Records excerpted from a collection
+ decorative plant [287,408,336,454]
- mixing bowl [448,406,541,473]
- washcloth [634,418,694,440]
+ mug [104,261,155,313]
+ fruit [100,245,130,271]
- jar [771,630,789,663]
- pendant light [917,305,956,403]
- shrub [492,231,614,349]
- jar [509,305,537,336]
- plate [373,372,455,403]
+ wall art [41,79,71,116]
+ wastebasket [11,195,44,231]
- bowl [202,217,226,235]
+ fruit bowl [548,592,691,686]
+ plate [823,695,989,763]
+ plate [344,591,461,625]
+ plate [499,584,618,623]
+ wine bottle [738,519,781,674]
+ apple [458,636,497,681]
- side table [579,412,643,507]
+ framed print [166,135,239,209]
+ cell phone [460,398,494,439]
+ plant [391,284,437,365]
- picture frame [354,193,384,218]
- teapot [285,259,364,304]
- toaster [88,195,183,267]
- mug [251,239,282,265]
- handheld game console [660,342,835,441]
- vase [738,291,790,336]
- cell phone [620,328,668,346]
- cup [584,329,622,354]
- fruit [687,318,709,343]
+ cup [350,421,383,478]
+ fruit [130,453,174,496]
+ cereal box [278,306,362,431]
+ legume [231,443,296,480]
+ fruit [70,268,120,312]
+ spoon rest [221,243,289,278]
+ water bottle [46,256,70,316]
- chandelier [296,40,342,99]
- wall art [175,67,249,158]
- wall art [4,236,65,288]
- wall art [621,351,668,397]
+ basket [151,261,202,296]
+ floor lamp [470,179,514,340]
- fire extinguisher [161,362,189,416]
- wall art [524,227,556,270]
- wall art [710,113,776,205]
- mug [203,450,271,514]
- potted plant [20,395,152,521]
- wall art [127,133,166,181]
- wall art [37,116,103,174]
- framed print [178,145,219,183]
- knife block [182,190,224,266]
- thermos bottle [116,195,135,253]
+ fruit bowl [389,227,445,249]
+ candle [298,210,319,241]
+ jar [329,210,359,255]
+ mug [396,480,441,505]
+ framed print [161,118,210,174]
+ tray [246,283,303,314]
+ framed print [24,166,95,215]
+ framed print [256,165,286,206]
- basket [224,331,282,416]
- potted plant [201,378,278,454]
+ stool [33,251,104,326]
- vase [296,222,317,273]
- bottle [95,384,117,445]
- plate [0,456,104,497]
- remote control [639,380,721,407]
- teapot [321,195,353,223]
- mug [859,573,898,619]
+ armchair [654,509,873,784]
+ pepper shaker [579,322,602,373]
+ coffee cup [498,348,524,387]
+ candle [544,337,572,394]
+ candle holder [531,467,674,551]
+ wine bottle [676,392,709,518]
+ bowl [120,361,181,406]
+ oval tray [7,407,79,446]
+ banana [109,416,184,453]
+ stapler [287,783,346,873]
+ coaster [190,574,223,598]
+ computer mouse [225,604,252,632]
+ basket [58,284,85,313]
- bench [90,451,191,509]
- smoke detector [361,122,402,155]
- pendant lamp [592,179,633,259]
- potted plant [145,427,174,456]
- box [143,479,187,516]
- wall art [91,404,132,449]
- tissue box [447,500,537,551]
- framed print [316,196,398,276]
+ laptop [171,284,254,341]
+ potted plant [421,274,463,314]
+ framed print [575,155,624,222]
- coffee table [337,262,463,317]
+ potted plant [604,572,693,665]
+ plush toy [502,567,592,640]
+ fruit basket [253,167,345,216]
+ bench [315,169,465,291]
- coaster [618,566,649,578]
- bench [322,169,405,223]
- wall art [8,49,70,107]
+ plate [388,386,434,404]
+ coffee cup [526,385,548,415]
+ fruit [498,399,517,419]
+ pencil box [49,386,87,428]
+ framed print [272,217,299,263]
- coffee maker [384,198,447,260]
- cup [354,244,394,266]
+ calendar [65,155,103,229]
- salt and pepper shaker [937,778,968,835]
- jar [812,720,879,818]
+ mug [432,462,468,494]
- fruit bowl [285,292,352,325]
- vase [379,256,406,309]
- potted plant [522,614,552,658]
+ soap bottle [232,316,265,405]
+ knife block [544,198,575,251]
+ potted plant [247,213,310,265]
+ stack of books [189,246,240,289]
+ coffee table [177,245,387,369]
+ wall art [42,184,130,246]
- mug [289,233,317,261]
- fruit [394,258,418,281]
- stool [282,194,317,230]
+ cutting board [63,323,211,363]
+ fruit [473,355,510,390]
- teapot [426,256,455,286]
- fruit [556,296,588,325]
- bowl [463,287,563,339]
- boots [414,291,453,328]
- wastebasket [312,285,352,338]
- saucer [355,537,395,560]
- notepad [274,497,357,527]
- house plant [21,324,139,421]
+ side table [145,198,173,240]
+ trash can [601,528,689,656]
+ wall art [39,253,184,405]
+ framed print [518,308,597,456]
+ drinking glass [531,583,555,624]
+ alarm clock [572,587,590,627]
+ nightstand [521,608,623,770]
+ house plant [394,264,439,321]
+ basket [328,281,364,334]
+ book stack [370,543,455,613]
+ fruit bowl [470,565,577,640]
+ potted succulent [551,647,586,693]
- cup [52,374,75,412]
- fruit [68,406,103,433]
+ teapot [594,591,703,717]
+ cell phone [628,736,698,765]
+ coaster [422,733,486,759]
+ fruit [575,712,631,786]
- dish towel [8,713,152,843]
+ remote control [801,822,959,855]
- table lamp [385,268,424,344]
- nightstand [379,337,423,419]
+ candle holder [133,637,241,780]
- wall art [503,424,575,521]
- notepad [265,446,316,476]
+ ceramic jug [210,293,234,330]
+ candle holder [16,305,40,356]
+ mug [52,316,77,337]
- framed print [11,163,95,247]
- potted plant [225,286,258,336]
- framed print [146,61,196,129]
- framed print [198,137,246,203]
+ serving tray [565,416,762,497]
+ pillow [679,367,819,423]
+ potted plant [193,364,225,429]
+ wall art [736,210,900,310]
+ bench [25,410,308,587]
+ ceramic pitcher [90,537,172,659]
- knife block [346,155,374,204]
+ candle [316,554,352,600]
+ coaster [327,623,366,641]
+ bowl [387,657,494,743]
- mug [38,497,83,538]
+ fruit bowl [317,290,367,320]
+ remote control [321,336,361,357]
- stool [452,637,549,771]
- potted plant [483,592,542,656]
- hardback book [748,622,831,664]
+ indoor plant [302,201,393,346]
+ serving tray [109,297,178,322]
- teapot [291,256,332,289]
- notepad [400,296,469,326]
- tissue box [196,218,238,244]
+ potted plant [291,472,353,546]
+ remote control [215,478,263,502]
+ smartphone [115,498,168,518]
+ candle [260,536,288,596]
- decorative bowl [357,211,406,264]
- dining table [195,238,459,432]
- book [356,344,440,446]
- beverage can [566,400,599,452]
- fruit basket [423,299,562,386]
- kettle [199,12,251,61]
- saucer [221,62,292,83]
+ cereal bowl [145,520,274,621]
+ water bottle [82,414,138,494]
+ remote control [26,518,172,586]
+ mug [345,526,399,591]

*TASK INSTRUCTIONS*:
Tell how many lines in the entries contain the string "house". Give the number and nothing more.

*ANSWER AREA*:
2